Aug 25th, 2024

API Testing: Maximize Benefits and Avoid Pitfalls for Peak Performance

Author - Arun Subramanian
Api Testing and App Performance Monitoring
Aug 25th, 2024

API Testing: Maximize Benefits and Avoid Pitfalls for Peak Performance

The term “API” (Application Programming Interface) is well-known in modern application development. These days, most applications manage their own internal APIs and rely on at least one external API to handle a multitude of tasks—from user authentication to photo manipulation to maps, payments, and weather. Effective API development also involves rigorous API testing, which ensures that these interfaces work correctly and efficiently across different scenarios and use cases.

This article is focused on APIs not from a consumer standpoint but from the standpoint of developing and maintaining your own API. More and more, companies are exposing their API endpoints and making their internal APIs available to developers. Doing so opens up new revenue opportunities, as you can charge devs for access to your most popular and useful endpoints and functions. But before making your API available to the public, you must ensure it is robust and well-tested.

Even if you don’t make your API publicly available, testing your internal APIs is important for maintaining the stability of your application ecosystem. API testing services is a critical part of this maintenance and ensure that the backend routes of your application are robust, secure, and performant.

What Is API Testing? Why Is It So Important in Today’s Business World?

If the UI is the face of your application, the API is the bones, muscles, and veins. It handles routing user requests to the right parts of your backend, fulfilling those requests, updating databases, returning data to the user, and requesting resources from external APIs. Suffice it to say that if any part of that system breaks, it can affect the whole application.

API testing typically means sending requests to specific endpoints, receiving the endpoint’s response, and comparing it to an expected response. API testing should include negative tests (testing of error handling and failure) as well as positive tests (testing for successful responses.)

UI testing is also important, but typically can’t be done until development of the app or feature is nearly complete. API testing can be performed much earlier on in the development process, and can tell you whether the data in your application is flowing in the right direction.

Types of API Testing
API Testing Services

Functional Testing

Checks that an API returns the correct response. It includes unit testing, integration testing and regression testing.

Load Testing

Measures how well an API performs when receiving a high volume of requests.

Performance Testing

Evaluates your API’s real-time performance and simulates traffic spikes using load, stress, and spike testing to prevent unexpected outages.
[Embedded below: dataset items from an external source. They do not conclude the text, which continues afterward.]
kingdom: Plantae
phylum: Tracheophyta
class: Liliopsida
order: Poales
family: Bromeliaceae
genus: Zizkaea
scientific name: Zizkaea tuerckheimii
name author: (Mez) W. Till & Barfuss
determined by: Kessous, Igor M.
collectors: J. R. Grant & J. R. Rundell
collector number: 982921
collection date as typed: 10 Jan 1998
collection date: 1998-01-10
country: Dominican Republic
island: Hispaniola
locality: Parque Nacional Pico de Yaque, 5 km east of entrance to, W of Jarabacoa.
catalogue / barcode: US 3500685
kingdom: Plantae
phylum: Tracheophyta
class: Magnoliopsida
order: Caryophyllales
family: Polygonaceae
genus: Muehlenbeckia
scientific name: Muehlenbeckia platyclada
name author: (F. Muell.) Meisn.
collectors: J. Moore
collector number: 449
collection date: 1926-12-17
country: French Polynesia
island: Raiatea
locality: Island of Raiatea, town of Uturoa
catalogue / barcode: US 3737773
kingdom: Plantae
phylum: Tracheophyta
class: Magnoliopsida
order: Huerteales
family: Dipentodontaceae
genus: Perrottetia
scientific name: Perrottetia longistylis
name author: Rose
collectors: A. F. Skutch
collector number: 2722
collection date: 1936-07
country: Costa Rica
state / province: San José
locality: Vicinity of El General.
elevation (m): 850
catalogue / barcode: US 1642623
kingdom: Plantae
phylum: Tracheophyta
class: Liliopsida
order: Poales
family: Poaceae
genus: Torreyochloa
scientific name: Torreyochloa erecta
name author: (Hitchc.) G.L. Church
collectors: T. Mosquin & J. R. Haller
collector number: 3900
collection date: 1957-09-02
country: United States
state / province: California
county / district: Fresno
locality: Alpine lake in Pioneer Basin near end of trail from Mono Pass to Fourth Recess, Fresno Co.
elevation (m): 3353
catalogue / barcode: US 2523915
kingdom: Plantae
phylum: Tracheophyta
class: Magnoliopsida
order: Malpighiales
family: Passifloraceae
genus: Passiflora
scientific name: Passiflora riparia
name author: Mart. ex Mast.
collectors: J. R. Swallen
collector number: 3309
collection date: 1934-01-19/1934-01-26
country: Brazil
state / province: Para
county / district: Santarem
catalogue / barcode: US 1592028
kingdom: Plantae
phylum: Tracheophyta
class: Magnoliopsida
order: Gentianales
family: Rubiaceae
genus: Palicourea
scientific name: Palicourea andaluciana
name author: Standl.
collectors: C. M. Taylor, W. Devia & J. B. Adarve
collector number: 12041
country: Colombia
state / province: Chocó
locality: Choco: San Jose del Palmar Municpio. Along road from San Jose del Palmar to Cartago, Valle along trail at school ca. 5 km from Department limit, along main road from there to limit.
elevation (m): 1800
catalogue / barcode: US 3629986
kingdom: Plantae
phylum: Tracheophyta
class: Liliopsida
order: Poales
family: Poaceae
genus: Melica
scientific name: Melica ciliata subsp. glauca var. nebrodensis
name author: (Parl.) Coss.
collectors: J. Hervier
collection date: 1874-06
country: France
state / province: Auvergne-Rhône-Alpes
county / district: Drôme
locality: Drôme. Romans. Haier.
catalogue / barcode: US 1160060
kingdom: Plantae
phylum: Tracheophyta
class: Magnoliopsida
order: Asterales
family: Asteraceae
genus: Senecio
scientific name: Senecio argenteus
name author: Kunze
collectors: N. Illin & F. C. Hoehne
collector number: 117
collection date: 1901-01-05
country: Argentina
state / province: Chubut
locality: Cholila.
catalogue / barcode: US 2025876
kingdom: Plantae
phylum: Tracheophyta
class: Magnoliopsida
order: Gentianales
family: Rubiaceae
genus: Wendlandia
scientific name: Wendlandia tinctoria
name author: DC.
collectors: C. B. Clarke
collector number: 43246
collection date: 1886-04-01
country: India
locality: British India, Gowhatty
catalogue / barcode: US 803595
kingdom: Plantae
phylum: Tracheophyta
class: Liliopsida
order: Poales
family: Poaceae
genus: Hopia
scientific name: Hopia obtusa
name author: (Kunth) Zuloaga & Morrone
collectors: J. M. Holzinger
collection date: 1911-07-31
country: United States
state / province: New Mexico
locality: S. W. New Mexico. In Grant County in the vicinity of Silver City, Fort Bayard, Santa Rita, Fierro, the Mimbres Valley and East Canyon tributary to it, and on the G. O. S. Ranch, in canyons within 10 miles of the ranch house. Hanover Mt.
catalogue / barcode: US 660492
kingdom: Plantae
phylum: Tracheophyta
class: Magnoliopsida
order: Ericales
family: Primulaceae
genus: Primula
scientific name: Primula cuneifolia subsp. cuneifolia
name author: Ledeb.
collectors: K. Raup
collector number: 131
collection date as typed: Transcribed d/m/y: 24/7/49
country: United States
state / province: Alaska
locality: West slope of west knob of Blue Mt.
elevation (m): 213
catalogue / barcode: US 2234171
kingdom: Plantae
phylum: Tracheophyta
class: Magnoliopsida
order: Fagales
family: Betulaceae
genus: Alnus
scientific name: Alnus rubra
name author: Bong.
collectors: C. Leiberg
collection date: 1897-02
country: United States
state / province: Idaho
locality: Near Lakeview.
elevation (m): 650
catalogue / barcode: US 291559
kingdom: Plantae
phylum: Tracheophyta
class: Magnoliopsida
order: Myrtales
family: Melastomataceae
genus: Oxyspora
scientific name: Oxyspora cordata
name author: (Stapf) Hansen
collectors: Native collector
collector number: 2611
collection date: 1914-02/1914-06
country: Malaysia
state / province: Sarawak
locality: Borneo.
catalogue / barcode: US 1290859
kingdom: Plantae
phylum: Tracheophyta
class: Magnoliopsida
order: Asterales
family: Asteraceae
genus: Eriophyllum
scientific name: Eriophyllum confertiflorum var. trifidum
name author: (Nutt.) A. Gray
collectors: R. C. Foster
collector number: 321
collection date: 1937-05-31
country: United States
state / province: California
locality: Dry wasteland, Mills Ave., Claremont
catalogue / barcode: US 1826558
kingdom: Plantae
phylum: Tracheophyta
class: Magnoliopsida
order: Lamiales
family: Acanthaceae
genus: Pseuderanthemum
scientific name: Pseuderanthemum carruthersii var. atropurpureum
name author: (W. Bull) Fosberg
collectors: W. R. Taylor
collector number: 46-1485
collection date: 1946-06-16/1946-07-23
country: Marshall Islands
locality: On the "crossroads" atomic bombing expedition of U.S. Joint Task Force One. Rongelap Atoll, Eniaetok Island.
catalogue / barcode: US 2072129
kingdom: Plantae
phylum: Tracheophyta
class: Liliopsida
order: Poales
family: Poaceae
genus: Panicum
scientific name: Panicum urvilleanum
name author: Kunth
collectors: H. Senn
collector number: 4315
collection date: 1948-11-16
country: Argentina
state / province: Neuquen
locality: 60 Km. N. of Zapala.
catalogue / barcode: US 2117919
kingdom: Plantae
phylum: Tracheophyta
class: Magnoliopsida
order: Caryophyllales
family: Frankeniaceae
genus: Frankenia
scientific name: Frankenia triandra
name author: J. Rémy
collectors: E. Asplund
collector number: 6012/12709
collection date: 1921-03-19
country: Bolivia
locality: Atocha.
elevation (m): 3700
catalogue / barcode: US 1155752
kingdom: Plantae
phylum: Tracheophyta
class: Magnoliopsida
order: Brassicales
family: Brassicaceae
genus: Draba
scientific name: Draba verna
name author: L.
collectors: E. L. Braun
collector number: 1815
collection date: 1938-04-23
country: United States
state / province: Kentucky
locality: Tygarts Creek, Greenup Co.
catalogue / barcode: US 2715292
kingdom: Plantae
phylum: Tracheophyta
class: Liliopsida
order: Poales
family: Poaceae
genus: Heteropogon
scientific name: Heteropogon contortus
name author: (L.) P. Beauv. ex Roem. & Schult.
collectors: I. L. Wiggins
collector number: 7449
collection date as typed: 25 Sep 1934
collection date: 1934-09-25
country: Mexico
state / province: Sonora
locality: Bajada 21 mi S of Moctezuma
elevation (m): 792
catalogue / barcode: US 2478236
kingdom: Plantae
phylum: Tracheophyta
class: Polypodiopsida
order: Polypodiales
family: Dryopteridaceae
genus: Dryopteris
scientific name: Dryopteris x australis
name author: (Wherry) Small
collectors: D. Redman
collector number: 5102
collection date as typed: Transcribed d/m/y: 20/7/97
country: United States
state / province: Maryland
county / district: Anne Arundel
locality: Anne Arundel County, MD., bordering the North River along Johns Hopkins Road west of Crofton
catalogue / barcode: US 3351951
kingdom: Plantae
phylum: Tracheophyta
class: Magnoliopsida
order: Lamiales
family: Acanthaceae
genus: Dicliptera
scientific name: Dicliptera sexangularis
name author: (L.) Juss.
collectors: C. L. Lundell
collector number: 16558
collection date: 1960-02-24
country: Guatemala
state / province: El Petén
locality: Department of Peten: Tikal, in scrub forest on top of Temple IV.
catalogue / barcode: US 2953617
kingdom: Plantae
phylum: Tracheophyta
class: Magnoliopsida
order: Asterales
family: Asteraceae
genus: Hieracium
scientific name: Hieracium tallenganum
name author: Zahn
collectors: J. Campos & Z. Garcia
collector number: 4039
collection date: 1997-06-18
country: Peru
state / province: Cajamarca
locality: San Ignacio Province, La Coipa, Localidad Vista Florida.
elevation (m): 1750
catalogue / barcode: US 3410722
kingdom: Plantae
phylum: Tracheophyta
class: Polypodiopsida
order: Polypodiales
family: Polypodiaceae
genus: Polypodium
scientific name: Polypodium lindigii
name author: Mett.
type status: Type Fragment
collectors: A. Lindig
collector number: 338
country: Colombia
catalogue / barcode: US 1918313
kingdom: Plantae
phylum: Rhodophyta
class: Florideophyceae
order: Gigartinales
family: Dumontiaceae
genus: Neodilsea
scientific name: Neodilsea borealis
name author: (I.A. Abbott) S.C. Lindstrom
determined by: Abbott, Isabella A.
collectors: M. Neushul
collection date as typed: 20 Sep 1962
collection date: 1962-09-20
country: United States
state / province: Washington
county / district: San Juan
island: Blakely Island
Runtime and Error Detection Testing

Focuses on error detection and response handling. Monitors the API under actual conditions and checks for leaks and unhandled errors.

Security Testing

Assesses how well an API responds to cyber security threats.

UI Testing

Focuses on improving the functionality and UI/UX design of your application

Fuzz Testing

Sends a large number of random requests to the API to see if it responds with errors, degrades performance, or crashes.

API testing can expose numerous security threats, such as incorrectly assigned user permissions and authentication issues, exposed resources and databases, and data leaks. There is no one type of test that is best for testing APIs. All types are important and expose different weaknesses in the system.

Why Is It Important to Know the Expected Behavior of an API?

It is vital to understand how every part of your application performs. Just as you write UI tests to make sure that a button behaves as expected when you click on it, you must write API tests to make sure that the response the endpoint returns contains the expected type and quantity of data, that the data is correctly formed, and that it is returned in a timely manner.

Without the expectations good API testing establishes, it is impossible to know when an API is performing slowly or improperly.

What Types of Applications Rely Heavily on APIs?

These days, nearly all applications rely on APIs in some form or another—whether your application is dependent on external APIs to handle tasks for you, or your own custom-built endpoints. It is likely that you will need to write tests for both the internal and external routes your application utilizes. Just because an endpoint isn’t managed by your company, doesn’t mean it isn’t your responsibility to make sure the response you’re getting from it is correct.

Bottom Line

API testing is a vital part of the software product development lifecycle, just like UI testing, unit testing, and security testing. If you plan to expose your API’s endpoints and make them publicly available, testing is doubly important—not only to ensure that your API consumers have a good experience, but also to maintain the security of your endpoints and backend.